A choice of minimizing the square norm gave this method its name - Least Squares approximation. If we use the weighted version, we get the Weighted Least Squares or WLS. In the most general case we wish to minimize \[ \|\b{e}\|_{2,w}^2 = \b{e}^\T W^2 \b{e} = (B\b{\alpha} - \b{u})^\T W^2(B\b{\alpha} - \b{u}) = \sum_j^n w_j^2 (\hat{u}(\vec{s}_j) - u_j)^2 \]
The problem of finding the coefficients $\b{\alpha}$ that minimize the error $\b{e}$ numerically is described in Solving overdetermined systems.
Here, we simply write the solution $\b \alpha = (WB)^+ Wu = (B^\T W^2 B)^{-1} B^\T W^2 u$.
In our WLS engine we use SVD with regularization by default.
Weighted Least Squares
Weighted least squares approximation is the simplest version of the procedure described above. Given support $\b{s}$, values $\b{u}$ and an anchor point $\vec{p}$, we calculate the coefficients $\b{\alpha}$ using one of the above methods. Then, to approximate a function in the neighbourhood of $\vec p$ we use the formula \[ \hat{u}(\vec x) = \b{b}(\vec x)^\T \b{\alpha} = \sum_{i=1}^m \alpha_i b_i(\vec x). \]
To approximate the derivative $\frac{\partial u}{\partial x_i}$, or any linear partial differential operator $\mathcal L$ on $u$, we simply take the same linear combination of transformed basis functions $\mathcal L b_i$. We have considered coefficients $\alpha_i$ to be constant and applied the linearity. \[ \widehat{\mathcal L u}(\vec x) = \sum_{i=1}^m \alpha_i (\mathcal L b_i)(\vec x) = (\mathcal L \b b(\vec x))^\T \b \alpha. \]
Moving Least Squares
When using WLS the approximation gets worse as we move away from the central point $\vec{p}$. This is partially due to not being in the center of the support any more and partially due to weight being distributed in such a way to assign more importance to nodes closer to $\vec{p}$.

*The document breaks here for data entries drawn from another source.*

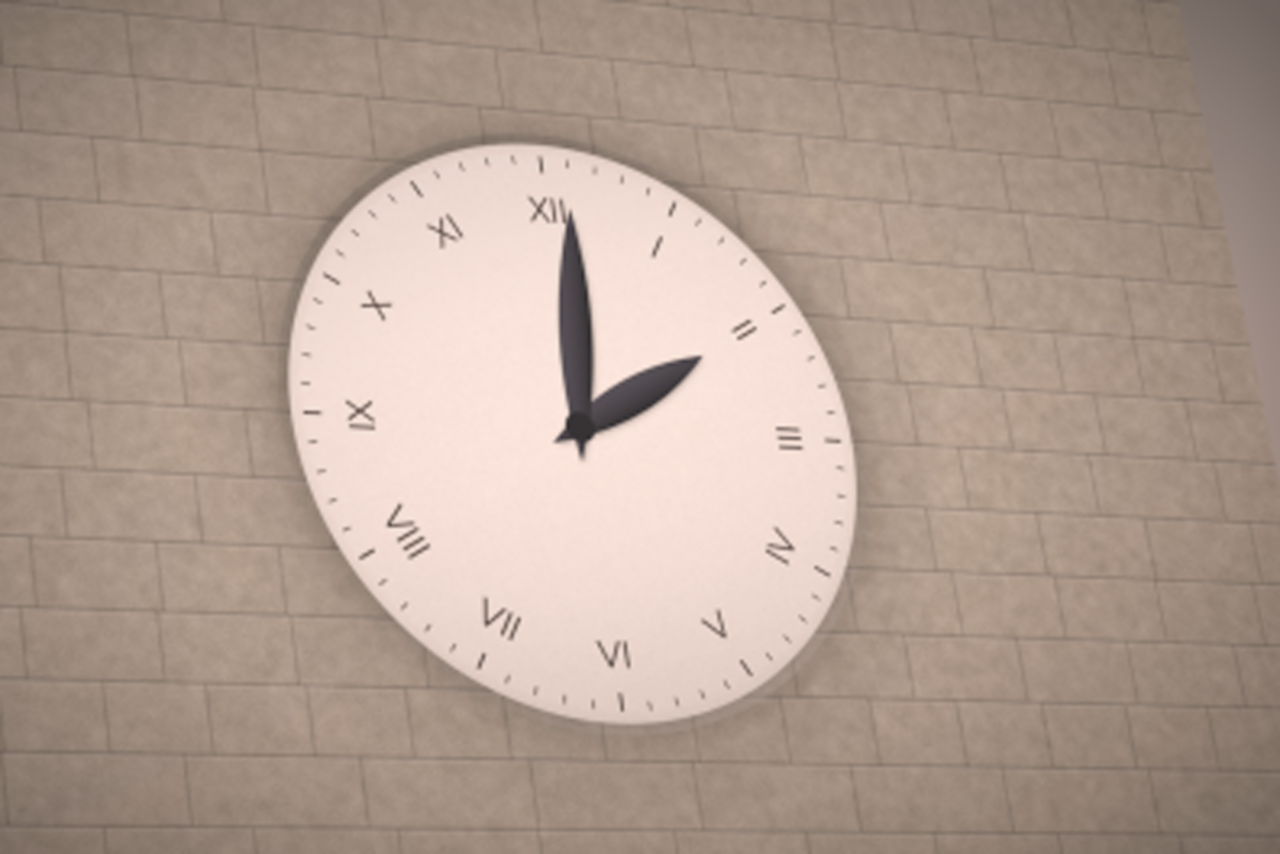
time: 2:01
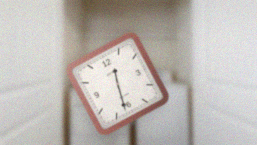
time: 12:32
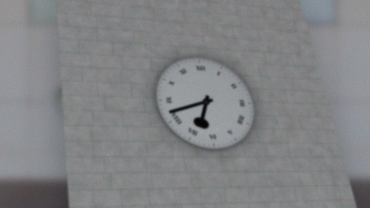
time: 6:42
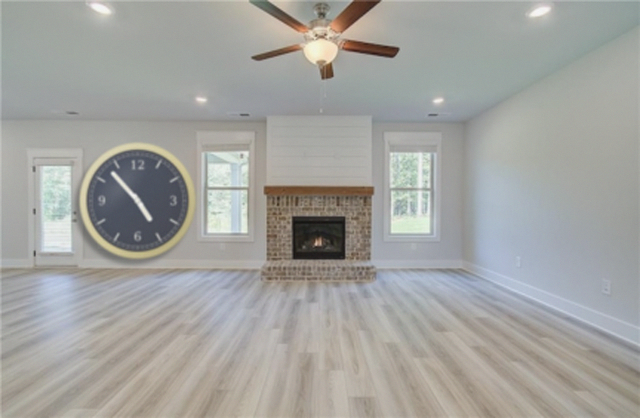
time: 4:53
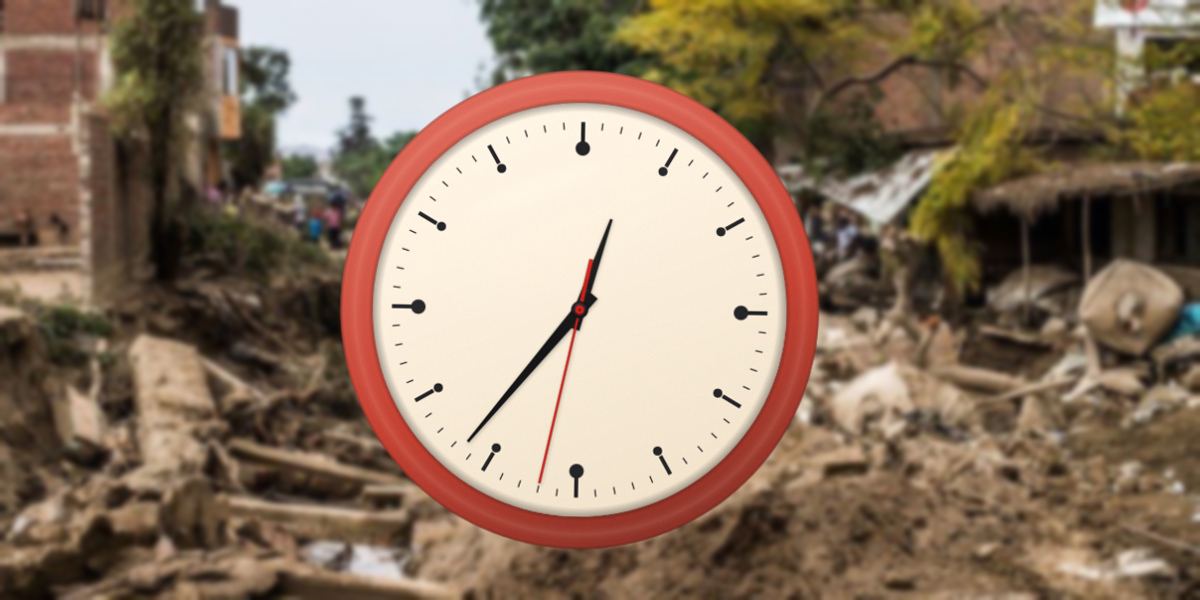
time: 12:36:32
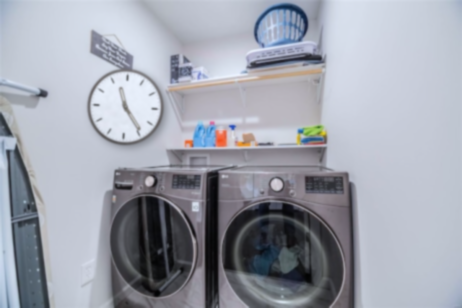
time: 11:24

We can battle this problem in two ways: when we wish to approximate in a new point that is sufficiently far away from $\vec{p}$ we can compute new support, recompute the new coefficients $\b{\alpha}$ and approximate again. This is very costly and we would like to avoid that. A partial fix is to keep support the same, but only recompute the weight vector $\b{w}$, that will now assign weight values to nodes close to the new point. We still need to recompute the coefficients $\b{\alpha}$, however we avoid the cost of setting up new support and function values and recomputing $B$. This approach is called Moving Least Squares due to recomputing the weighted least squares problem whenever we move the point of approximation.

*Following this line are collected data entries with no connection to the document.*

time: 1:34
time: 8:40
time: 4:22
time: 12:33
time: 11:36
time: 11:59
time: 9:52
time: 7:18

Note that if our weight is constant or if $n = m$, when approximation reduces to interpolation, the weights do not play any role and this method is redundant. In fact, its benefits arise when supports are rather large.
See Figure 2 for comparison between MLS and WLS approximations. MLS approximation remains close to the actual function while still inside the support domain, while WLS approximation becomes bad when we come out of the reach of the weight function.
End notes
- ↑ Note that our definition is a bit unusual, usually weights are not squared with the values. However, we do this to avoid computing square roots when doing MLS. If you are used to the usual definition, consider the weight to be $\omega^2$.